Update (Wed 21 Sep, 2022, 12:47 BST):
Seamus Blackley has shared more details on this canceled Jurassic World game in a three-part interview with the Jurassic Park YouTuber Jurassic Time Memoirs.
The first part covers Trespasser, while the second and third go into this canceled Jurassic World game and the plans for its story. Over the course of the three videos, we learn more about the story, including that it would have followed Billy Brennan from Jurassic Park III being hired to go to Site B to stop the problem of the dinosaurs getting off the island. He would eventually go rogue, however, and ally himself to a pack of velociraptors including its leader Blue.
Players would struggle to survive on the island and would eventually learn to communicate with different dinosaur species, showing that the creatures weren't just bullet sponges but living, breathing animals with their own wants and personalities. Obviously, this idea of befriending a raptor pack is something we later saw in the 2015 blockbuster film of the same name with Chris Pratt's character standing in for Billy, but it apparently wasn't the only thing recycled.

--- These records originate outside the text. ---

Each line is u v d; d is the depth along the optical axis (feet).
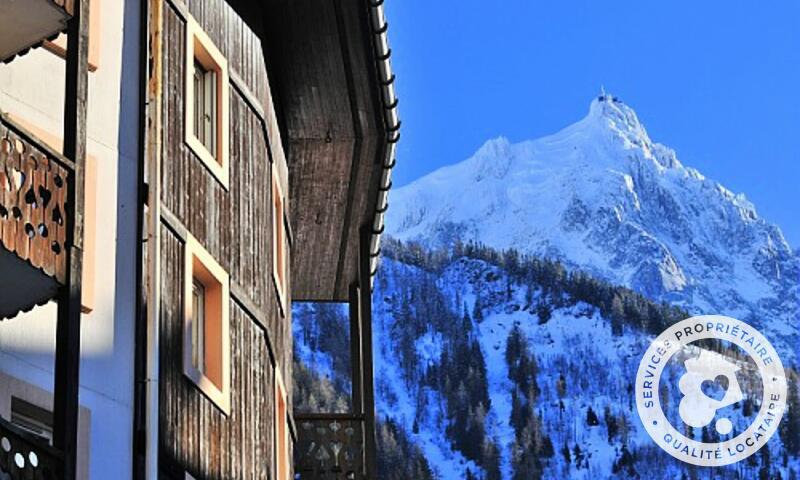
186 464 61.57
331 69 82.74
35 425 54.60
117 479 56.03
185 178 65.05
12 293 46.52
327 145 85.20
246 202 71.20
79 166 45.39
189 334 62.80
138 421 57.41
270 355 72.38
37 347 54.03
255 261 71.46
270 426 71.67
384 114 84.53
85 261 57.31
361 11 79.77
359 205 89.20
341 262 93.15
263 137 74.54
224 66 70.59
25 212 43.65
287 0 79.61
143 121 61.46
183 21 67.26
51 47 58.34
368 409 81.76
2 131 43.39
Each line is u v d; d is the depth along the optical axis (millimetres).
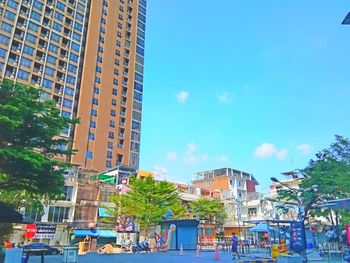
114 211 45531
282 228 30172
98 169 76875
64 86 73750
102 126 81750
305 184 31609
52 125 18078
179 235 38219
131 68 95688
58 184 18438
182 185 72875
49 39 73625
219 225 59094
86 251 35469
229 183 83500
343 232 26062
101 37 90375
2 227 23328
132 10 103875
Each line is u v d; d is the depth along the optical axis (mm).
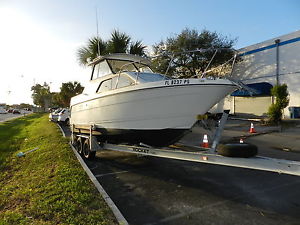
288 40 17266
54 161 5875
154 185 4332
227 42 18219
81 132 7355
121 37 12945
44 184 4113
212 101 4180
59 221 2725
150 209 3273
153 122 4785
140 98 4812
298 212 3086
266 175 4801
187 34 18969
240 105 21594
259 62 19609
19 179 4801
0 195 3787
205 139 6754
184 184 4355
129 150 5219
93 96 6309
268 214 3041
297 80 16672
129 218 3012
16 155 7141
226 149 3424
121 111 5301
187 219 2947
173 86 4309
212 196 3721
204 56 17938
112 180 4680
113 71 6453
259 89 18766
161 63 13328
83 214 2883
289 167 2824
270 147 7523
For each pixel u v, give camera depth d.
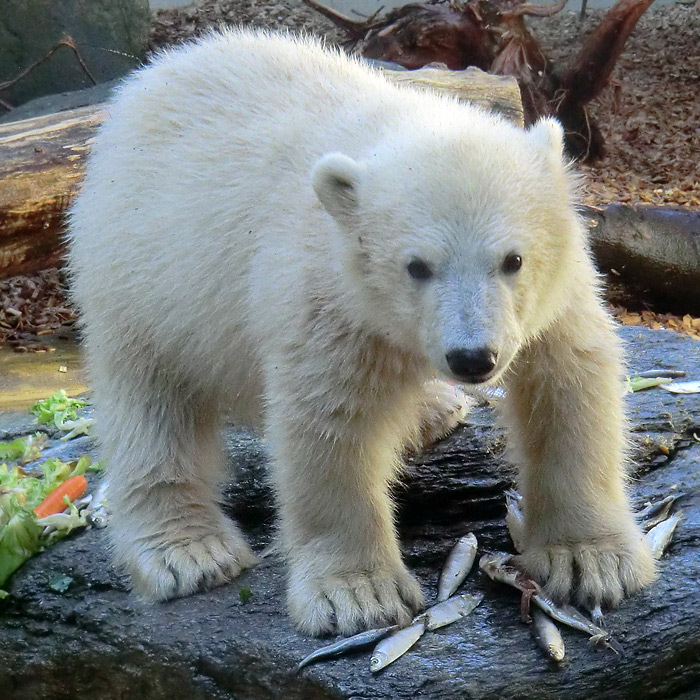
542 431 5.16
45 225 9.50
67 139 9.61
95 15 18.42
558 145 4.89
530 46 17.19
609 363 5.06
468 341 4.16
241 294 5.23
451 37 16.62
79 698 5.54
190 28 20.84
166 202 5.52
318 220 4.86
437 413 6.41
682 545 5.38
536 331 4.77
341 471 4.86
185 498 5.76
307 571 4.97
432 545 5.71
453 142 4.57
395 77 10.44
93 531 6.07
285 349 4.84
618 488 5.25
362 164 4.67
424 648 4.71
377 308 4.63
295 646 4.79
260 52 5.84
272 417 4.95
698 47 21.86
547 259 4.59
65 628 5.55
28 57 18.00
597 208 13.40
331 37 20.41
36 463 7.03
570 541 5.12
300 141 5.21
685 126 19.14
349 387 4.74
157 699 5.20
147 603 5.43
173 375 5.77
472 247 4.32
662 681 4.76
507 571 5.07
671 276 12.77
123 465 5.78
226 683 4.93
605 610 4.90
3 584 5.80
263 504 6.22
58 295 12.45
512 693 4.50
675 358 7.69
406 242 4.41
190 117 5.64
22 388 9.55
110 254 5.72
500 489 6.07
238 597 5.30
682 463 6.23
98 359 5.96
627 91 20.48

As Blackley tells Jurassic Time Memoirs in the second part of the interview:
“Some of the concept art […] those were the movie posters. If you look at the billboard for Jurassic World, some of them are exactly the same as the concept art, so when I would drive around LA at the time and see them, that was super hard.”
Nevertheless, he says he doesn't hold a grudge about the decision:
"There's a story here, which is not true, where I feel all bitter about this. But Frank Marshall is a stand-up guy. Steven Spielberg is a really good guy. Universal made a business decision - the presidents of Universal - and it fucking sucked and it was wrong, and it was a bad call, but everybody else just had to deal with it, and they dealt with it like adults and like caring people. And they were nice about it."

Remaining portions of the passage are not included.